USD/CAD plummets to weekly lows, around mid-1.3300s on upbeat Canadian GDP
• Canadian economic growth rate betters expectations and stands at 0.3% m/m.
• Surging oil prices further underpin Loonie and exert some additional pressure.
• Disappointing US economic data fails to lend any support or stall the downfall.
The bid tone surrounding the Canadian Dollar picked up the pace in the last hour, with the USD/CAD pair tumbling to fresh weekly lows, around mid-1.3300s.
The pair extended its retracement slide from three-week lows and lost some additional ground during the early North-American session in reaction to a positive surprise from the Canadian monthly GDP print, coming in to show a growth of 0.3% m/m as compared to a flat reading expected.
This against the backdrop of the ongoing bullish run in crude oil prices, amid the prevalent risk-on mood, provided a strong lift to the commodity-linked currency - Loonie and prompted some aggressive selling, taking along some short-term trading stops being placed near the 1.3400 handle.

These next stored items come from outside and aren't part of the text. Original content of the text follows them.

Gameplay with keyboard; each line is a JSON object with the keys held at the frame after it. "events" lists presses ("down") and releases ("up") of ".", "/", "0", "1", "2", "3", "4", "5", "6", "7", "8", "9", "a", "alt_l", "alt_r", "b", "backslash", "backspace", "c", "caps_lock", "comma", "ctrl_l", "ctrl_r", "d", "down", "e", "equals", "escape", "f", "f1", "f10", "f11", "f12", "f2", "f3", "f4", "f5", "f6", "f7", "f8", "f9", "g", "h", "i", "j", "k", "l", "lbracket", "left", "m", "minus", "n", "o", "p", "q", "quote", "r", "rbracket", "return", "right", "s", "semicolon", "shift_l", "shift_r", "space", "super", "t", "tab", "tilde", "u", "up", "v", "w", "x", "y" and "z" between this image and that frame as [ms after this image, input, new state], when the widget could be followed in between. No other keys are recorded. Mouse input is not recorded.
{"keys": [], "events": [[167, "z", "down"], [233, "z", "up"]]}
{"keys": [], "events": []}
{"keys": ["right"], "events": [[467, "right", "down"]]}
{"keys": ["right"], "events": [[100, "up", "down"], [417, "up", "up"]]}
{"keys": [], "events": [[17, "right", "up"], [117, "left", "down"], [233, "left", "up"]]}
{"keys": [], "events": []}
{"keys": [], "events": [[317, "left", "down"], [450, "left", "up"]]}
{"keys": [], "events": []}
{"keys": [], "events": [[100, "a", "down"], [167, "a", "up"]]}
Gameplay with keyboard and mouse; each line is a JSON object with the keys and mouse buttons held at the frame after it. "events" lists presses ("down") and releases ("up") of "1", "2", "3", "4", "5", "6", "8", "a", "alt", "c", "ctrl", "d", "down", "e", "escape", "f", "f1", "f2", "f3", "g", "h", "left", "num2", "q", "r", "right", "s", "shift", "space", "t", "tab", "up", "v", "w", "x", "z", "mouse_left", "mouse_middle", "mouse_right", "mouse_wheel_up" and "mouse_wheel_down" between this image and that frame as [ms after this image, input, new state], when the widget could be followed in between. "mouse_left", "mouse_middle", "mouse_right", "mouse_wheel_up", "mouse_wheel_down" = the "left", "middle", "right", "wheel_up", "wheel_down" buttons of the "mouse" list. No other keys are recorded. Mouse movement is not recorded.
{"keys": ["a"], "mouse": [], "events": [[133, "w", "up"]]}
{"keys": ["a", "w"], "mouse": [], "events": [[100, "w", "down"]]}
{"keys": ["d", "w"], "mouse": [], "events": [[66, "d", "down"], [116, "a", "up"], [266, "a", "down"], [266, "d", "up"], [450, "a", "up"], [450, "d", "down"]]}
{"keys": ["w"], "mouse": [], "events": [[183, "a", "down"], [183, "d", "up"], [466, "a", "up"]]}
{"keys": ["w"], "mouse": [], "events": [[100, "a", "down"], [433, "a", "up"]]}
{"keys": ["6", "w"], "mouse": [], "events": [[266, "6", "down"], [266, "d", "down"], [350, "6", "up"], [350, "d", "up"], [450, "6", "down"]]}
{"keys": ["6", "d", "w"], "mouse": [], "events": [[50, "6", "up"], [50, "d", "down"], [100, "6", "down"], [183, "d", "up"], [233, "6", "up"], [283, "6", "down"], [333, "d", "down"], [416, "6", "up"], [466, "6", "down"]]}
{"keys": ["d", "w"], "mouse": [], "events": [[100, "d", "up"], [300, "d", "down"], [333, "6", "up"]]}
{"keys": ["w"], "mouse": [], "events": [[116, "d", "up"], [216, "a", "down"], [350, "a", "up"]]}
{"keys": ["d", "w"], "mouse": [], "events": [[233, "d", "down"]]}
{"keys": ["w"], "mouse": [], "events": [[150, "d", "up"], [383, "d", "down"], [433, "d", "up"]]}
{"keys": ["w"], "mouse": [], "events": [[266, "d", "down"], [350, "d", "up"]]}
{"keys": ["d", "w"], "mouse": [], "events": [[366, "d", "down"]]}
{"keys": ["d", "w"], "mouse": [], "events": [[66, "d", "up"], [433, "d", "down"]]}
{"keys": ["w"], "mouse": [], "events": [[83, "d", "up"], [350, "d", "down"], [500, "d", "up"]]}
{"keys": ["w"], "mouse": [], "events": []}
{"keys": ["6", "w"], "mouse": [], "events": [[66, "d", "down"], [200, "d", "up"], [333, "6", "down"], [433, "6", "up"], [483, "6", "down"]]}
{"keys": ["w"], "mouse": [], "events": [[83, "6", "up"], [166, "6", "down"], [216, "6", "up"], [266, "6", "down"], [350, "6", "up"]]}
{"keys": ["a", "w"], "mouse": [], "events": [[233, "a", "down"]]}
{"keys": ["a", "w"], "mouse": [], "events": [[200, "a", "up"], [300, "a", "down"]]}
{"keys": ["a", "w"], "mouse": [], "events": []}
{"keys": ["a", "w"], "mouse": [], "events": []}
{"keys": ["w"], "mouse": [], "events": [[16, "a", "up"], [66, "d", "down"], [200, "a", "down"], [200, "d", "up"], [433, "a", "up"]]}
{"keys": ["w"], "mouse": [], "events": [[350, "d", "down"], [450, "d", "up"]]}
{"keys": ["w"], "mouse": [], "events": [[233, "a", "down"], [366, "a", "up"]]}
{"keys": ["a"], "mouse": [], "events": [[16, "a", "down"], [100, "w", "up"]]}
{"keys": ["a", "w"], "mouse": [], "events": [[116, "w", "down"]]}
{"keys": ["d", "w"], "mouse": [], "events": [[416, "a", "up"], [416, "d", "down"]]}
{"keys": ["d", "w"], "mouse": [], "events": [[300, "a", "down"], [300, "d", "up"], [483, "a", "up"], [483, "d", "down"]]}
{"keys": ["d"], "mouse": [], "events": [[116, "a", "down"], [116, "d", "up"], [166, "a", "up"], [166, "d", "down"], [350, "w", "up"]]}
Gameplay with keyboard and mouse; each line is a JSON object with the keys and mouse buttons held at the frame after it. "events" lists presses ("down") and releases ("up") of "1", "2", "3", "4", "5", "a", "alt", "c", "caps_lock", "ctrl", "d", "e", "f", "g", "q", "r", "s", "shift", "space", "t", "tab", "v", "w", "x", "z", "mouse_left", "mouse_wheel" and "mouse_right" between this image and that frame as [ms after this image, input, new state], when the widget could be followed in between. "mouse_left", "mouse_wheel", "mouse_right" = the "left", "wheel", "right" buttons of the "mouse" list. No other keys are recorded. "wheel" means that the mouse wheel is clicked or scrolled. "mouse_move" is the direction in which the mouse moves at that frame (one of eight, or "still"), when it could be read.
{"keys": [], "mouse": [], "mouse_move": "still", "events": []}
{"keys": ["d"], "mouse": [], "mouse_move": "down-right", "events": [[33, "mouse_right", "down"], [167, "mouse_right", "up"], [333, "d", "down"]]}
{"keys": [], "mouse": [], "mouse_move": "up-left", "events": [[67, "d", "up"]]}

Meanwhile, the US Dollar failed to preserve its early modest gains to near three-week lows and drifted back into the negative territory after yet another disappointing from the US economic data - personal income/spending data and softer core PCE price index for the month of February.
It would now be interesting to see if the pair is able to find any buying interest at lower levels or the current pull-back marks the end of the recent positive momentum as market participants now look forward to other US data releases - Chicago PMI and Revised UoM Consumer Sentiment, for some immediate respite.